WORK INSTRUCTIONS: From the listing below, give again exactly the lines from the line with "left elbow: (176, 143)" to the line with "left hip: (342, 179)", ends included, without any pictures.

AVAILABLE RECORDS:
---
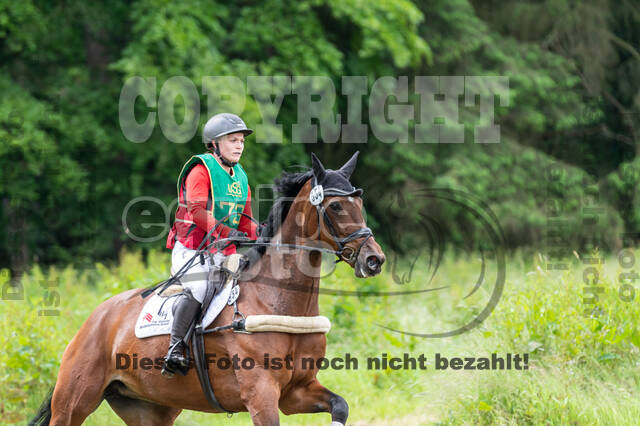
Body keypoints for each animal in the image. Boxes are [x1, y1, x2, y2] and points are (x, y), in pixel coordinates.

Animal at [30, 151, 386, 426]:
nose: (374, 260)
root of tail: (94, 320)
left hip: (149, 409)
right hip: (74, 402)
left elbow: (340, 405)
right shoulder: (261, 394)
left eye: (359, 203)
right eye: (336, 207)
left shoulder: (297, 391)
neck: (279, 300)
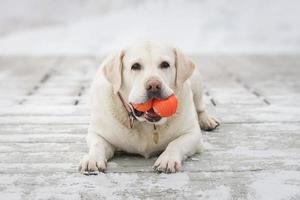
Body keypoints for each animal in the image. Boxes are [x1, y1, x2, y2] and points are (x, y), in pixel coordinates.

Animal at [79, 41, 220, 173]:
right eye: (135, 66)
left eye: (165, 64)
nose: (154, 86)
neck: (146, 124)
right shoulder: (97, 133)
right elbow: (97, 144)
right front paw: (92, 159)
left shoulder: (193, 135)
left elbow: (176, 143)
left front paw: (167, 159)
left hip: (196, 82)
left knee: (200, 106)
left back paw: (207, 120)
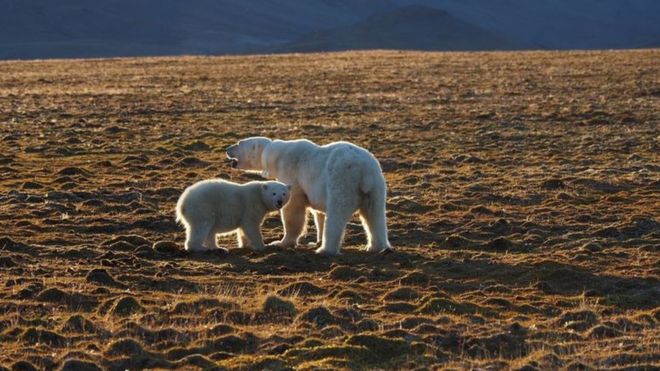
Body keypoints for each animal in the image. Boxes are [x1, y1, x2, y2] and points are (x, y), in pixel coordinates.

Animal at [227, 138, 392, 258]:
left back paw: (325, 250)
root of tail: (364, 171)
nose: (227, 149)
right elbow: (318, 211)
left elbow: (293, 208)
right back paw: (376, 247)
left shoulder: (290, 171)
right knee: (374, 214)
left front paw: (280, 242)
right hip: (376, 186)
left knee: (337, 214)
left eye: (239, 143)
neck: (276, 154)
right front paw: (316, 240)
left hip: (342, 179)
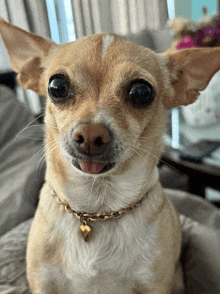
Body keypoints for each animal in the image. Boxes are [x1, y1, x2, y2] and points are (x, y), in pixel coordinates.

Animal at [1, 17, 220, 292]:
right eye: (57, 87)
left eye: (141, 92)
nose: (90, 135)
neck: (97, 210)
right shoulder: (43, 283)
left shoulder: (155, 284)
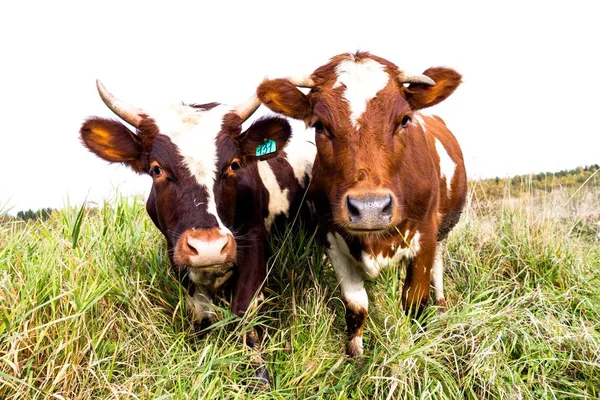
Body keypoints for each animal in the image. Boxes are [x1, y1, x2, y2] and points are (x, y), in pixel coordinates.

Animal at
---
RESPONSE BOX:
left elbow: (176, 143)
left front paw: (167, 159)
left hip: (196, 82)
left knee: (200, 106)
left back paw: (207, 120)
Body keypoints for each animal in the image. Boxes are [x1, y1, x2, y2] and points are (x, y), in pixel coordinates.

Animal at [227, 138, 392, 258]:
left back paw: (325, 250)
root of tail: (364, 171)
nose: (227, 149)
right elbow: (318, 211)
left elbow: (293, 208)
right back paw: (376, 247)
left shoulder: (290, 171)
right knee: (374, 214)
left front paw: (280, 242)
right hip: (376, 186)
left knee: (337, 214)
left eye: (239, 143)
neck: (276, 154)
right front paw: (316, 240)
left hip: (342, 179)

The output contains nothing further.